Exercise brief: An exact copy of every entry is needed, without any of the pictures.

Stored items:
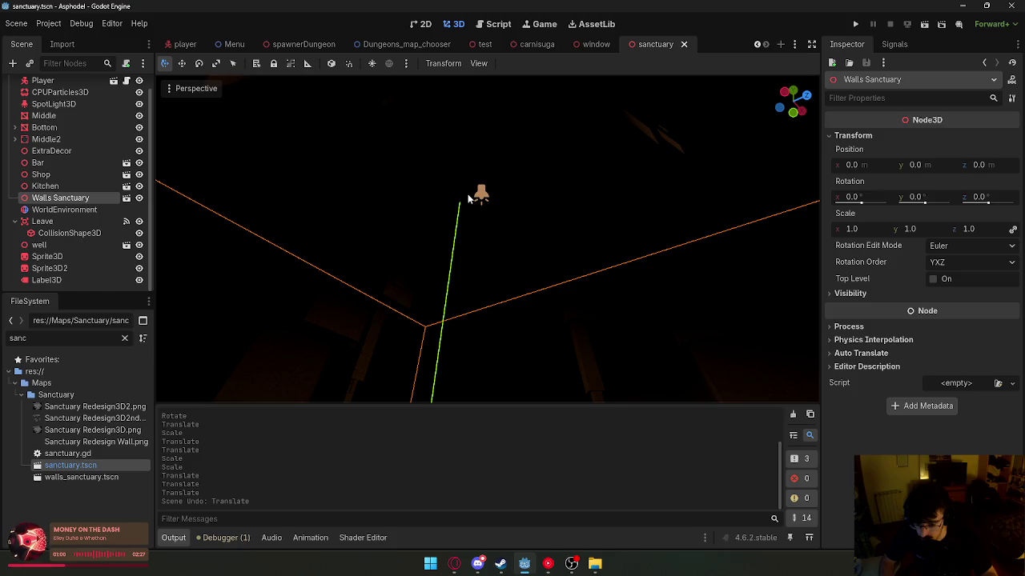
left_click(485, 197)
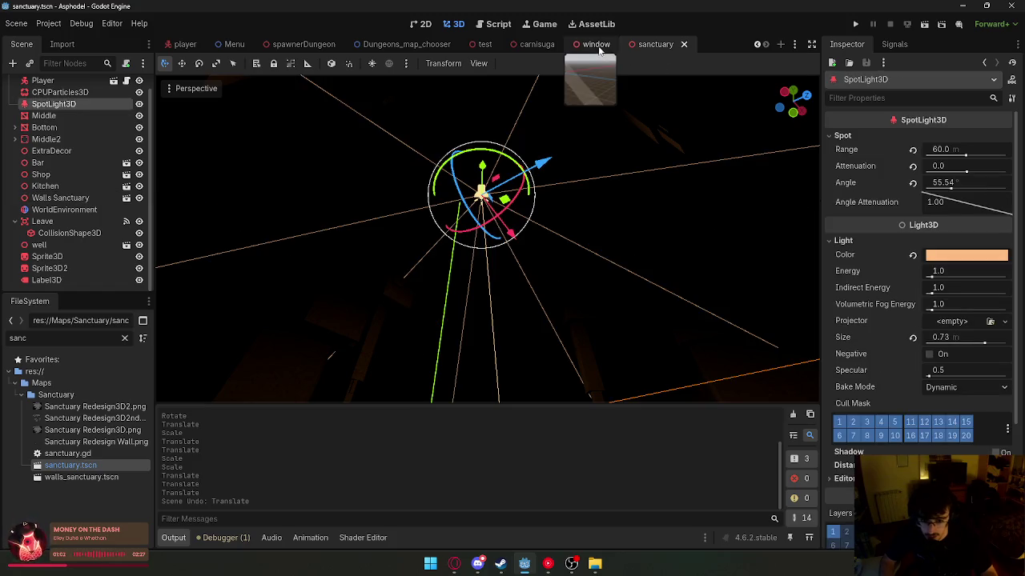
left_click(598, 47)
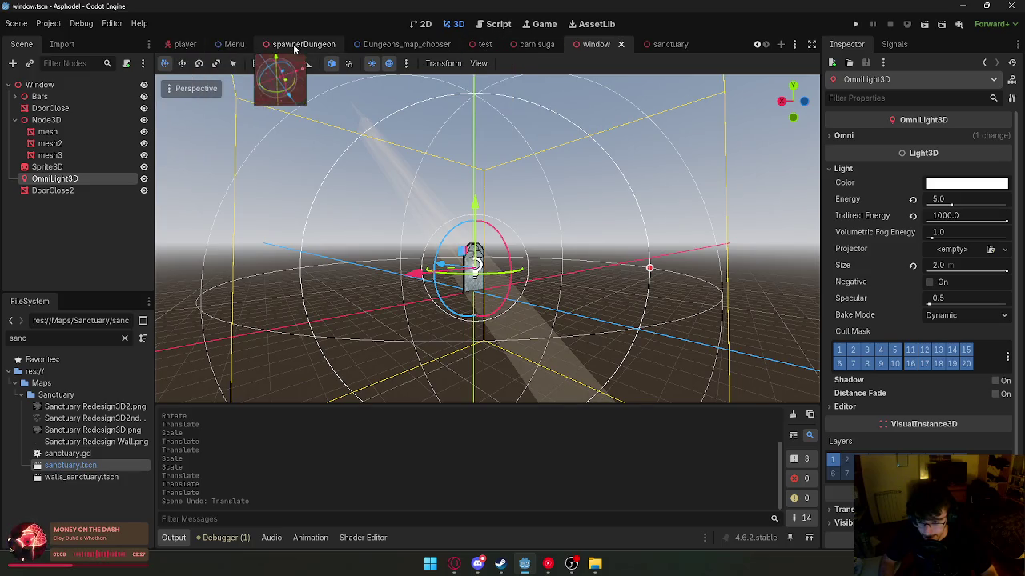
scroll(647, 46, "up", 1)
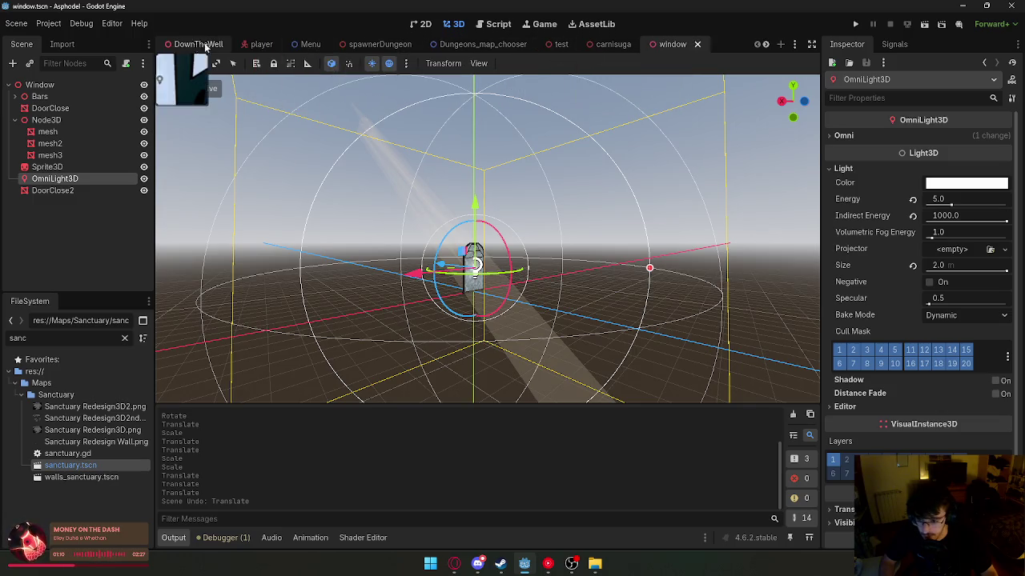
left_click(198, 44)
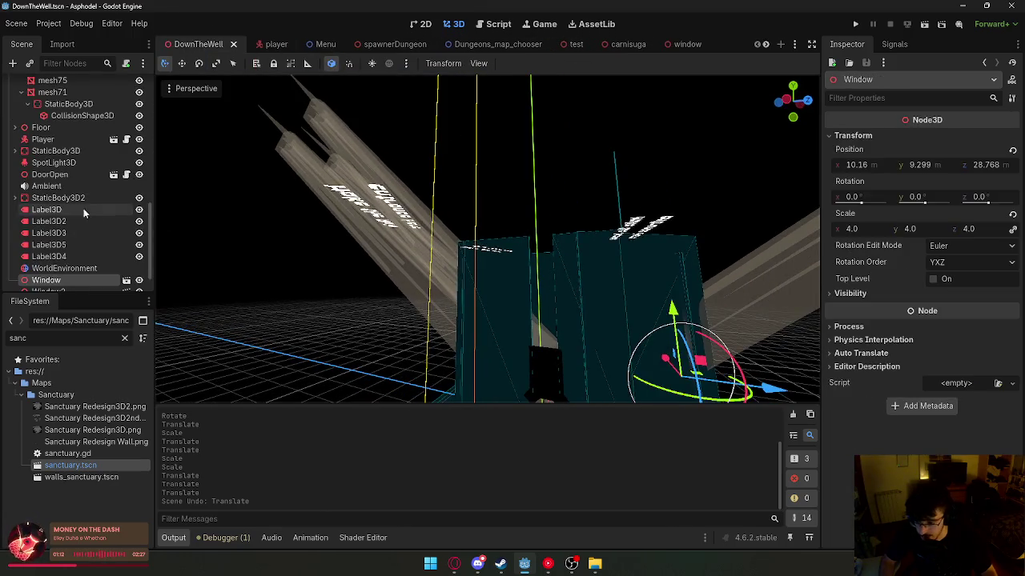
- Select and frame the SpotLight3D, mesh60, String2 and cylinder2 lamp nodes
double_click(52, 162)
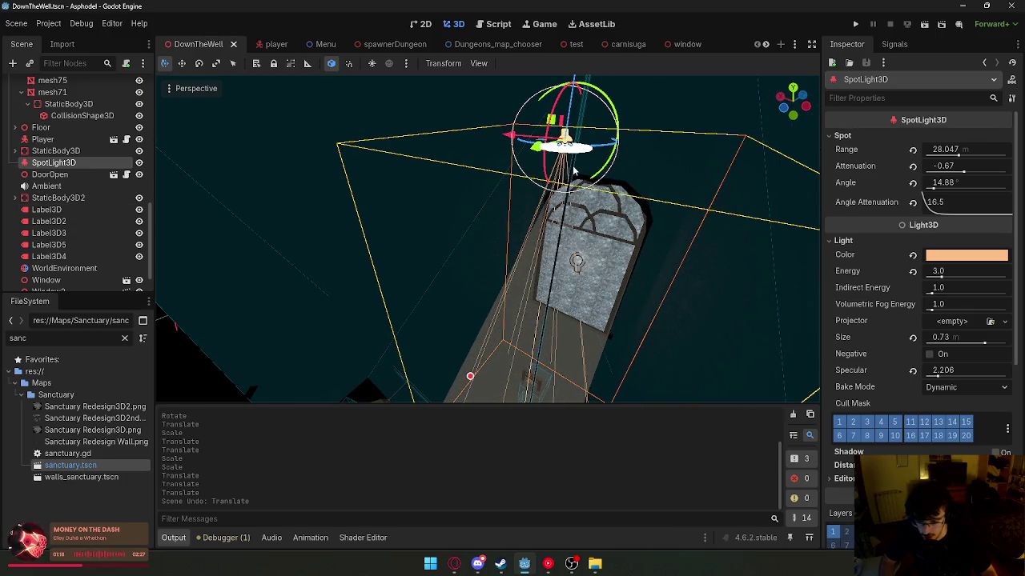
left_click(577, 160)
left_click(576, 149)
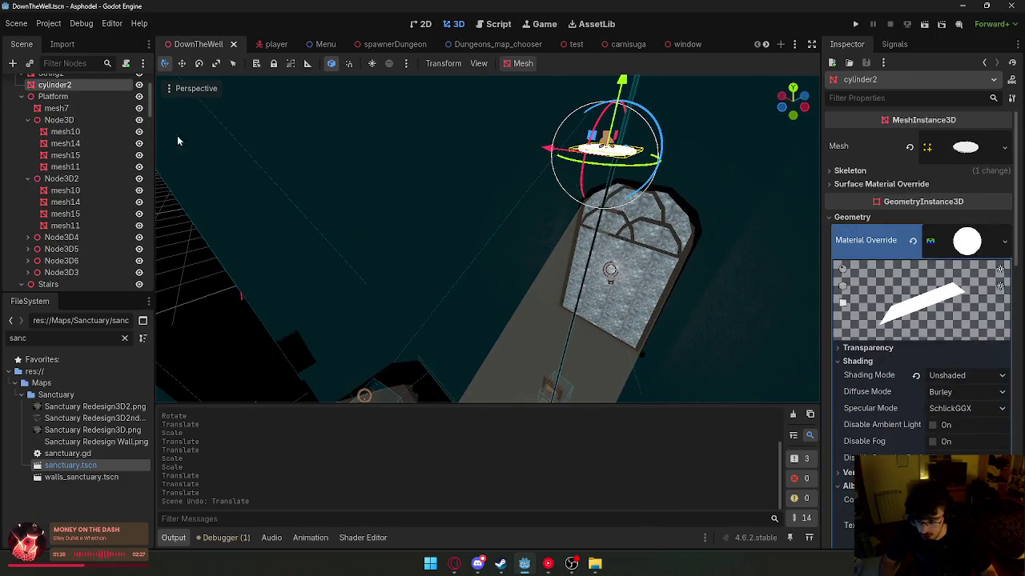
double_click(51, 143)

Task result:
left_click(485, 197)
left_click(598, 47)
scroll(647, 46, "up", 1)
left_click(198, 44)
- Select and frame the SpotLight3D, mesh60, String2 and cylinder2 lamp nodes
double_click(52, 162)
left_click(577, 160)
left_click(576, 149)
double_click(51, 143)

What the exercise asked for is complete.